Medium-Term (2015 – 2020): The Supply Chain Sustainability Paradox of Advanced and Additive Manufacturing Technologies
Another related, but distinct pillar supporting the classical business case for sustainable supply chain management relates to proximity and localism. As socially-aware personal and commercial consumers, we have been endlessly encouraged to shop locally, source locally, and in some cases even “on-shore” or “re-shore” our production facilities closer to consumers in the name of community and stakeholder engagement. Once upon a time, of course, this also made its own kind of business sense too — especially when it once took weeks to ship product (often times from gigantic Asian production facilities) to the largest consumer markets (mostly in the Western world). Putting production facilities closer to consumers once cut lead times for prototyping and for mass production, availing early adopters of more agile, on-trend supply chains that carried less inventory on their books and in their warehouses. This confluence was, again, part and parcel of the old business case for supply chain sustainability. But, it too is a pillar that is crumbling under technological change.

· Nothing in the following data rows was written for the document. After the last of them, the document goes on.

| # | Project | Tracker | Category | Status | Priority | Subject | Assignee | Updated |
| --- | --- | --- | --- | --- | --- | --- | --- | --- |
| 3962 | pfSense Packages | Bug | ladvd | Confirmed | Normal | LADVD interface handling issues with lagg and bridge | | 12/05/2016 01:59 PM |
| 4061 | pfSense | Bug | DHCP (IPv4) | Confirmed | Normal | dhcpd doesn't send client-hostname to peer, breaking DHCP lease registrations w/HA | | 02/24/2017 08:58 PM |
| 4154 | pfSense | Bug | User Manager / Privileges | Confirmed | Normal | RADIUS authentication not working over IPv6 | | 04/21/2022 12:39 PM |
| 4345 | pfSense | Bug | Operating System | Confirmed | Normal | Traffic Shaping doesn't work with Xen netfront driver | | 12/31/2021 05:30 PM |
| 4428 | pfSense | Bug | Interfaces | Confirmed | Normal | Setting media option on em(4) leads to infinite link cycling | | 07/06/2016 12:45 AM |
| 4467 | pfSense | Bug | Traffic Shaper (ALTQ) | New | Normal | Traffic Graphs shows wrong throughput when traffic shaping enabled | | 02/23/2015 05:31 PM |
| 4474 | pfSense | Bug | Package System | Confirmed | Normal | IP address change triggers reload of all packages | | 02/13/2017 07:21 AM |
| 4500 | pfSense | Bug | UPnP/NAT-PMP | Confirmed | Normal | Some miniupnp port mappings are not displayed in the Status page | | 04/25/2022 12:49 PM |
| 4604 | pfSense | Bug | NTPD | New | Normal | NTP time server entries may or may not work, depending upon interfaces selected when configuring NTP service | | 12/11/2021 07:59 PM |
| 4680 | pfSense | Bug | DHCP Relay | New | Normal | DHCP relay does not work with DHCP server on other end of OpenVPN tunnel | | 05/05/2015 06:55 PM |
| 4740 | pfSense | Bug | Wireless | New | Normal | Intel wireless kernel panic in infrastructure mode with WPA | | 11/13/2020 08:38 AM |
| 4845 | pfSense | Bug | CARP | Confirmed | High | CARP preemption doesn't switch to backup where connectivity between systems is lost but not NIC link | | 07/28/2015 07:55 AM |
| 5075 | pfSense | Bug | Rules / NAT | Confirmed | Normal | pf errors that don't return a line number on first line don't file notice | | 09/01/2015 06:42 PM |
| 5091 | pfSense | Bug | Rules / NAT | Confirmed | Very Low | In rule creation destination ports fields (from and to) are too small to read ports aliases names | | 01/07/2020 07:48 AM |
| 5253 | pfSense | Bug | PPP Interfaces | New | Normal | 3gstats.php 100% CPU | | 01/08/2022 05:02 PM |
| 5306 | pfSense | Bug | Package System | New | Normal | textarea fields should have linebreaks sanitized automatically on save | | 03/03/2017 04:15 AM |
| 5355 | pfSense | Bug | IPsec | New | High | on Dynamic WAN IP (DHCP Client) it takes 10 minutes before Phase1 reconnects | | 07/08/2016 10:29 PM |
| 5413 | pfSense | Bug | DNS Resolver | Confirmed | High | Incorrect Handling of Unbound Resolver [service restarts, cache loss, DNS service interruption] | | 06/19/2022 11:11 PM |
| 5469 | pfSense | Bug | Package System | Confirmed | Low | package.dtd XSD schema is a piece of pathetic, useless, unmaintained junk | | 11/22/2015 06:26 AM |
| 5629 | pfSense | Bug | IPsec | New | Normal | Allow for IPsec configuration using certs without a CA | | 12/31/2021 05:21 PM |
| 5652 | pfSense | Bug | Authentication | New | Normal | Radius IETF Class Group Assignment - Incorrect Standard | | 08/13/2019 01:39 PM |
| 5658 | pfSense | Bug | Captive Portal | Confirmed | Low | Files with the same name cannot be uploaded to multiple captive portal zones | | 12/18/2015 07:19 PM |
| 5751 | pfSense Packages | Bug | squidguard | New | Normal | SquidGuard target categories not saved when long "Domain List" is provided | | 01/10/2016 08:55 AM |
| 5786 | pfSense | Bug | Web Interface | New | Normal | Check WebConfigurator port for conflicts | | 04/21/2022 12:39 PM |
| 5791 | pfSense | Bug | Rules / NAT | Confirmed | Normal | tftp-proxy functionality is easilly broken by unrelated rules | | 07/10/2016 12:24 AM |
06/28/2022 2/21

What happens in a manufacturing future where there is little social fabric left to invest in and negligible lead time and inventory left for managers to try to minimize? Advanced and additive manufacturing (aka 3D printing) are growing by leaps and bounds, and are poised to make this scenario plausible in the medium-term. Indeed, recent analysis suggests that over 320,00 industrial robots were sold in the last two years alone that are capable of rendering both “blue collar”, and even many “white collar”, jobs extinct from future supply chain and production operations. Moreover, consider additive manufacturing, wherein all of the stocking, sorting, cutting, treating and handling of a traditional manufacturing assembly line can be replaced by a single robotic “extruder”, which is capable of accomplishing all of these once laborious tasks by simply layering thin lines of goo. (In case you missed it, a last bastion of necessary localism — the neighborhood take-out joint — was recently stormed by additive manufacturing, when NASA scientists commissioned a way to 3D print a pizza to space.) Moving forward, advanced and additive manufacturing are ready to offer all of the old supply chain agility and operational benefits of localism, but with only an insignificant fraction of the old requisite investment in a company’s surrounding local community. Looking ahead, why then would companies invest in improving their surrounding communities, when those communities increasingly stand to become just another place to plug in their robots?

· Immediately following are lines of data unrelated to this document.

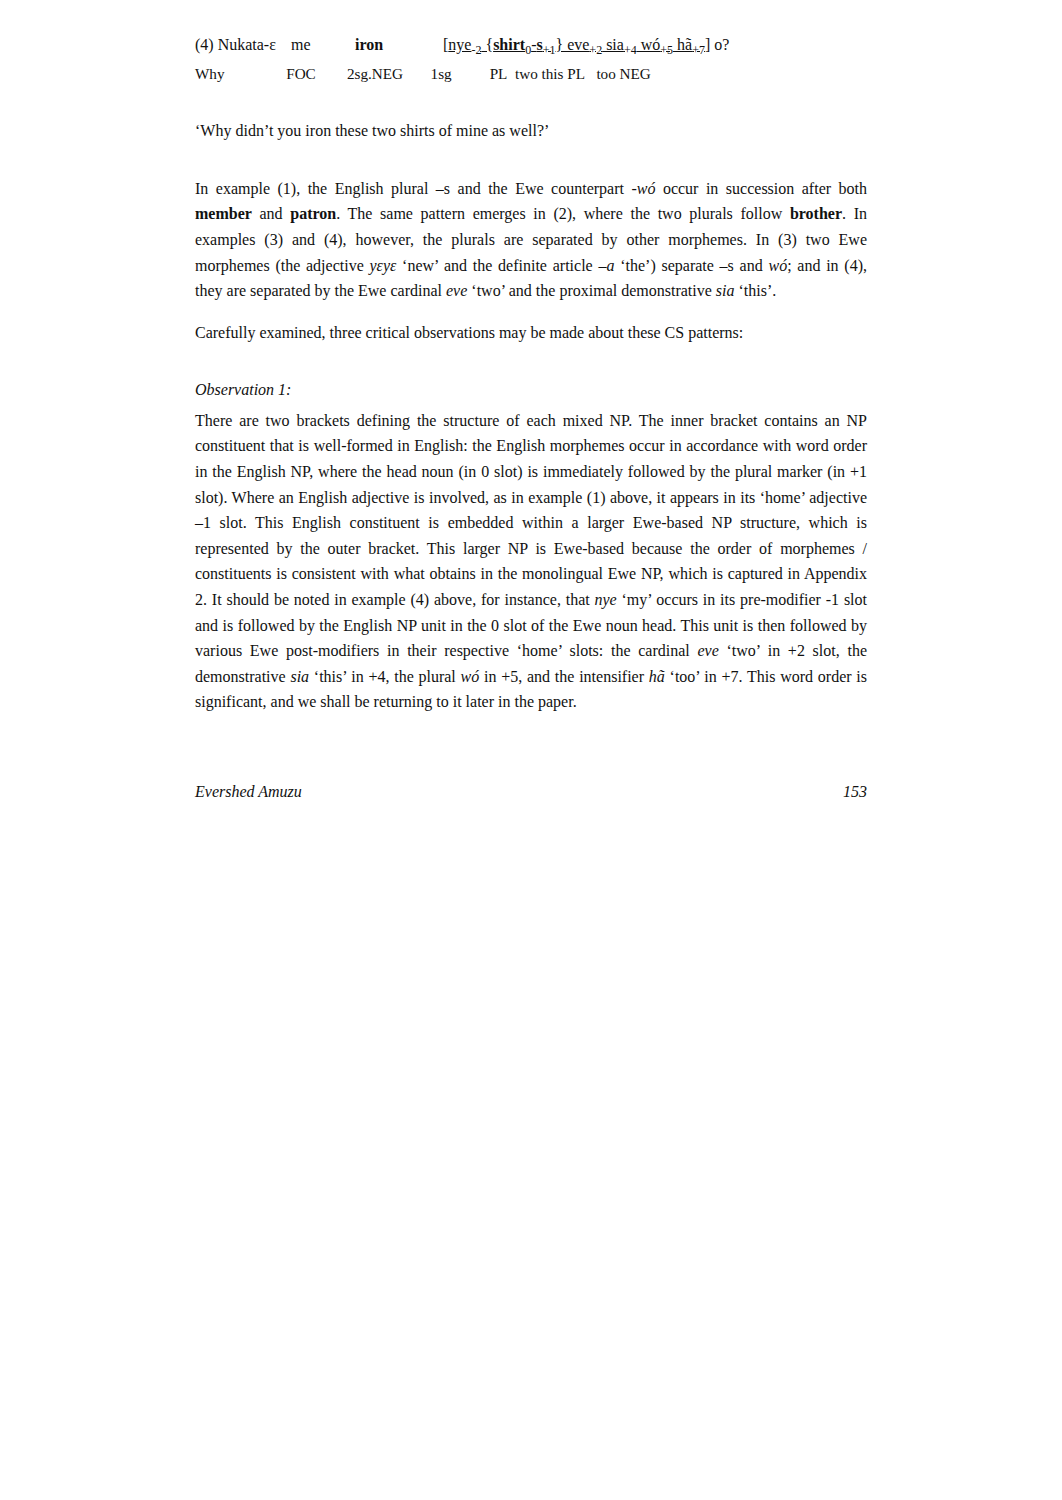(4) Nukata-ɛ me iron [nye-2 {shirt 0-s+1} eve+2 sia+4 wó+5 hã+7] o?
Why FOC 2sg.NEG 1sg PL two this PL too NEG
‘Why didn’t you iron these two shirts of mine as well?’
In example (1), the English plural –s and the Ewe counterpart -wó occur in succession after both member and patron. The same pattern emerges in (2), where the two plurals follow brother. In examples (3) and (4), however, the plurals are separated by other morphemes. In (3) two Ewe morphemes (the adjective yɛyɛ ‘new’ and the definite article –a ‘the’) separate –s and wó; and in (4), they are separated by the Ewe cardinal eve ‘two’ and the proximal demonstrative sia ‘this’.
Carefully examined, three critical observations may be made about these CS patterns:
Observation 1:
There are two brackets defining the structure of each mixed NP. The inner bracket contains an NP constituent that is well-formed in English: the English morphemes occur in accordance with word order in the English NP, where the head noun (in 0 slot) is immediately followed by the plural marker (in +1 slot). Where an English adjective is involved, as in example (1) above, it appears in its ‘home’ adjective –1 slot. This English constituent is embedded within a larger Ewe-based NP structure, which is represented by the outer bracket. This larger NP is Ewe-based because the order of morphemes / constituents is consistent with what obtains in the monolingual Ewe NP, which is captured in Appendix 2. It should be noted in example (4) above, for instance, that nye ‘my’ occurs in its pre-modifier -1 slot and is followed by the English NP unit in the 0 slot of the Ewe noun head. This unit is then followed by various Ewe post-modifiers in their respective ‘home’ slots: the cardinal eve ‘two’ in +2 slot, the demonstrative sia ‘this’ in +4, the plural wó in +5, and the intensifier hã ‘too’ in +7. This word order is significant, and we shall be returning to it later in the paper.
Evershed Amuzu 153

Long-Term (2015 and Beyond): The Sustainability Paradox of the Sharing Economy
Looking even further out, the sustainability-profitability link stretches even thinner. Consider that right now, you can own a cab company without ever owning a vehicle (Uber, Lyft); a global hospitality network without ever owning a bed (AirBnb); and a professional workforce without ever owning a desk (Liquidspace). Given that a huge portion of a firm’s environmental footprint is embodied in its physical buildings and vehicles, why would any sharing economy company carry this part of their environmental footprint on their own books? Couldn’t a company just shove that burden overboard into the vast ocean of networked contractors that brands like Uber and AirBnB rent their physical resources from? Good things about these companies and the sharing economy idea aside (and there are many good things), all of this service to customers without any physical footprint attached to the brand name that the customer sees makes the brand itself a chimera, impossible to ever physically touch, and thereby unaccountable for an environmental footprint that it cannot leave. In a sharing economy, the brand name stands to become so divorced from the physical resources and tangible assets that it consumes, that the old means by which sustainable supply chain management practices were once thought to generate consumer good could weaken to impractical irrelevance. A third pillar crumbles.

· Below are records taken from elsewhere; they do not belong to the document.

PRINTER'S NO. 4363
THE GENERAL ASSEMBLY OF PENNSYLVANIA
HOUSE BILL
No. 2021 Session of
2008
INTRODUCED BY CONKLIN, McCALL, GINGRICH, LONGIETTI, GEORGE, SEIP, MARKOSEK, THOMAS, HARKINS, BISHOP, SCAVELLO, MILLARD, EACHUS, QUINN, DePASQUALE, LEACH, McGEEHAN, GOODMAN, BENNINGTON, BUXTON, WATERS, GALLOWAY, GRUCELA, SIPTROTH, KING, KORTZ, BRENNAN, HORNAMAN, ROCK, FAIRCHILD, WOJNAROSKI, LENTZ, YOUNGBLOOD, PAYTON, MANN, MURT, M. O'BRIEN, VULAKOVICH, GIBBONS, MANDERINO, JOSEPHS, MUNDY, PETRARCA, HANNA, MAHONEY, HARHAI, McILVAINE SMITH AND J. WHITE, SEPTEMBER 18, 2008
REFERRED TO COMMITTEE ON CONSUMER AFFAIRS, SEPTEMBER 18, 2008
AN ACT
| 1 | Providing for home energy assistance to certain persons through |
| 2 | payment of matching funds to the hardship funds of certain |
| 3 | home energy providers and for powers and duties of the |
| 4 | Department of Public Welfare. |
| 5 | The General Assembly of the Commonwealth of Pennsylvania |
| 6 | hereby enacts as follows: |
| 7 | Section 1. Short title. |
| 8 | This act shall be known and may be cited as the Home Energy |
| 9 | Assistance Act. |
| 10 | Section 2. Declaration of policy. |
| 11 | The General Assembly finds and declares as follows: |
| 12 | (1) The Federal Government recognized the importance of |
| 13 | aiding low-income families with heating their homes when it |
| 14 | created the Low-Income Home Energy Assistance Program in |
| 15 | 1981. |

Technological advancements in a Jevons paradox, like the classic business case for sustainability, start out with good intentions. But, it is the second part that gets you. In 2015 and beyond, we will all be made to realize that it is the second part that is getting us too. In building a business case for supply chain sustainability that rests on conveniently profit-maximizing pillars, we have, in effect, set up our own rationale for obsolescence. Inevitably, technology marches forward, potentially making supply chain sustainability so easy for companies to affect, that future managers might just take it for granted – a classic Jevons paradox.
Resolving the Paradoxes Confronting Sustainable Supply Chain Management
It is my sincere hope that while reading these dark futurist musings, some internal voice nagged at you saying something like “but XYZ company does business sustainability because it’s the right thing to do!’, or, “hold on, buddy, my company actually cares about the natural environment and the communities that we live and work in!..”. This little voice is important, and handing it the microphone is the single best way by which we can resolve each of the three paradoxes above. Somewhere in the DNA of many companies is the founders’ vision, perhaps differently articulated, but of their business as an ethical act — of their business as an organization that in its own way once set forth to contribute a net positive to its time and place in the world. Because technological changes can, and will, continue to topple the ways that we do things — but never fundamentally why we choose to do the things that we do — I suggest that, going forward, the new business rationale for supply chain sustainability ought to rest on basic personal ethics, and no longer on conveniently profit-maximizing pillars. This strikes me as both the simplest way to answer to the question forced by the three technological changes above (why did we start pursing business sustainability in the first place?), and as perhaps the only enduring rationale for resolving these and the many other unknowable technological paradoxes that will face sustainable supply chain managers in the years ahead.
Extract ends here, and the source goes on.